PASSAGE:
The View From Asia

Fleeing Rohingyas and the looming humanitarian crisis

Commentators in the region draw attention to the plight of thousands of persecuted, homeless Rohingyas fleeing Myanmar and the humanitarian crisis it could pose for the region. Here are excerpts from three views

Rohingya refugee Mohammad Ayaz standing with his son Mohammad Osman, the two survivors of his family, at an unregistered refugee camp at Ukhiya in southern Cox's Bazar district, on Nov 24, 2016. PHOTO: AFP

Indonesia is the last hope for Rohingyas

John Coyne, The Jakarta Post, Indonesia

The security situation for 1.3 million Muslim Rohingyas living in Myanmar is becoming increasingly untenable.

If this situation deteriorates much further, Asean can expect to face a mass migration crisis before the year is out.

Unfortunately for the Rohingyas, the window of opportunity to prevent this humanitarian crisis is rapidly closing.

GIVEN TASK A:
Answer these about the piece on fleeing Rohingyas:
(i) In which newspaper did John Coyne's view appear?
(ii) How many Muslim Rohingyas does the piece say live in Myanmar?
(iii) Where was the unregistered refugee camp shown in the photo caption?
GIVEN TASK B: Carry the Rohingya commentary forward from its final sentence, adding a few paragraphs in the same voice.

STORED DATA:
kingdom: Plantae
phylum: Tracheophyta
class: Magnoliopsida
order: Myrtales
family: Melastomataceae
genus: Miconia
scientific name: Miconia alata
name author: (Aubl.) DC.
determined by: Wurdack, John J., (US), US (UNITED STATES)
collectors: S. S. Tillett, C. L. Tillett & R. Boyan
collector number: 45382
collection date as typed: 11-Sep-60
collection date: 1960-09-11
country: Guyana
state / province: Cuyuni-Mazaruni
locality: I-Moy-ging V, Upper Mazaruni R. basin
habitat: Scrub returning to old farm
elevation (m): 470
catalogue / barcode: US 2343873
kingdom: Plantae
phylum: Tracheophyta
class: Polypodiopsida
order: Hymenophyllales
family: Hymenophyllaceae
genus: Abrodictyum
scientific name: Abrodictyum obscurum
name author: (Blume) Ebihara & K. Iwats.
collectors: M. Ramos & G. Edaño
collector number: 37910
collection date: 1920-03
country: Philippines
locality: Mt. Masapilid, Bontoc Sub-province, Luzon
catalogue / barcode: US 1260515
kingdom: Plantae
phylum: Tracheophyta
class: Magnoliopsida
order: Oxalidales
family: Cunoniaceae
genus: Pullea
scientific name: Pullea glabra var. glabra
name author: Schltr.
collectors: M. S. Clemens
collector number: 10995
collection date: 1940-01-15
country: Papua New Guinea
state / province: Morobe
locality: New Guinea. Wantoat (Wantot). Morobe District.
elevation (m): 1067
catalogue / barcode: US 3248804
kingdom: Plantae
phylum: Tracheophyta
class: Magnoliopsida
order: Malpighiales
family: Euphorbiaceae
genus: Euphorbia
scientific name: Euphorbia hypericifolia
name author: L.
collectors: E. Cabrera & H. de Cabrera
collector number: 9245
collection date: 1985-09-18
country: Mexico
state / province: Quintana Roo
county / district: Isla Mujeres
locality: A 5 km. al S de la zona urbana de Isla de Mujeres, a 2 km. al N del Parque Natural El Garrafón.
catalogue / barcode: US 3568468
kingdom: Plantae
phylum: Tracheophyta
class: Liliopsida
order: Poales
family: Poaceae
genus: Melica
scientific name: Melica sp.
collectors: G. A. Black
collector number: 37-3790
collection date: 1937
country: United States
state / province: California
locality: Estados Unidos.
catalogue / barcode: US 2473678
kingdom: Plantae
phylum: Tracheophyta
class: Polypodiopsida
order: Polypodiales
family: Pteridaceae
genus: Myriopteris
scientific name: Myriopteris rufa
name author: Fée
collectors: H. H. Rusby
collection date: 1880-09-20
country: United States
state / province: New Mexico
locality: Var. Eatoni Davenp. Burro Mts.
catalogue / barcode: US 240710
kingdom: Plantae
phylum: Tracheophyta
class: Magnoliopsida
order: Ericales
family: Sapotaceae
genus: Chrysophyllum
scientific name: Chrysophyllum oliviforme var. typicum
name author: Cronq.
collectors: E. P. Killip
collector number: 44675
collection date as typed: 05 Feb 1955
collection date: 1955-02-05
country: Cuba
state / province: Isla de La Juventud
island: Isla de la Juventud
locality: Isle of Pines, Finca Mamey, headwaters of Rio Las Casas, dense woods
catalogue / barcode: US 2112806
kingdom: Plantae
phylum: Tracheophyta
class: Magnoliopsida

REPLY A:
(i) The Jakarta Post
(ii) 1.3 million
(iii) At Ukhiya in southern Cox's Bazar district

REPLY B:
Put simply, if Jakarta doesn't respond soon, it will be too late.

If this crisis can't be averted through careful diplomacy, the flow of refugees from Myanmar is likely to rapidly reach a magnitude that will overwhelm the region's capacity to respond.

For 25 years, the maritime border security situation in South-east Asia has been relatively stable. Asean's geographic isolation from the Middle East, Africa and South America has served to insulate it from the mass migration crises in Europe and North America.

Early last year, almost 25,000 Rohingyas took to boats to escape persecution from Myanmar's Buddhist government. This mass migration flow caused a crisis across Thailand, Malaysia and Indonesia.

Over the last month, the situation for the Rohingyas has once more entered a state of rapid and deadly decline.

The Myanmar government alleges that on Oct 9, an insurgent Rohingya group launched coordinated ground assaults against several border guard posts, killing nine police officers and five soldiers.

Since the attacks, the Myanmar government has deployed large numbers of police and military forces to the Rakhine state.

According to official Myanmar reporting, 69 suspected insurgents and 17 security force personnel have been killed since the attacks began.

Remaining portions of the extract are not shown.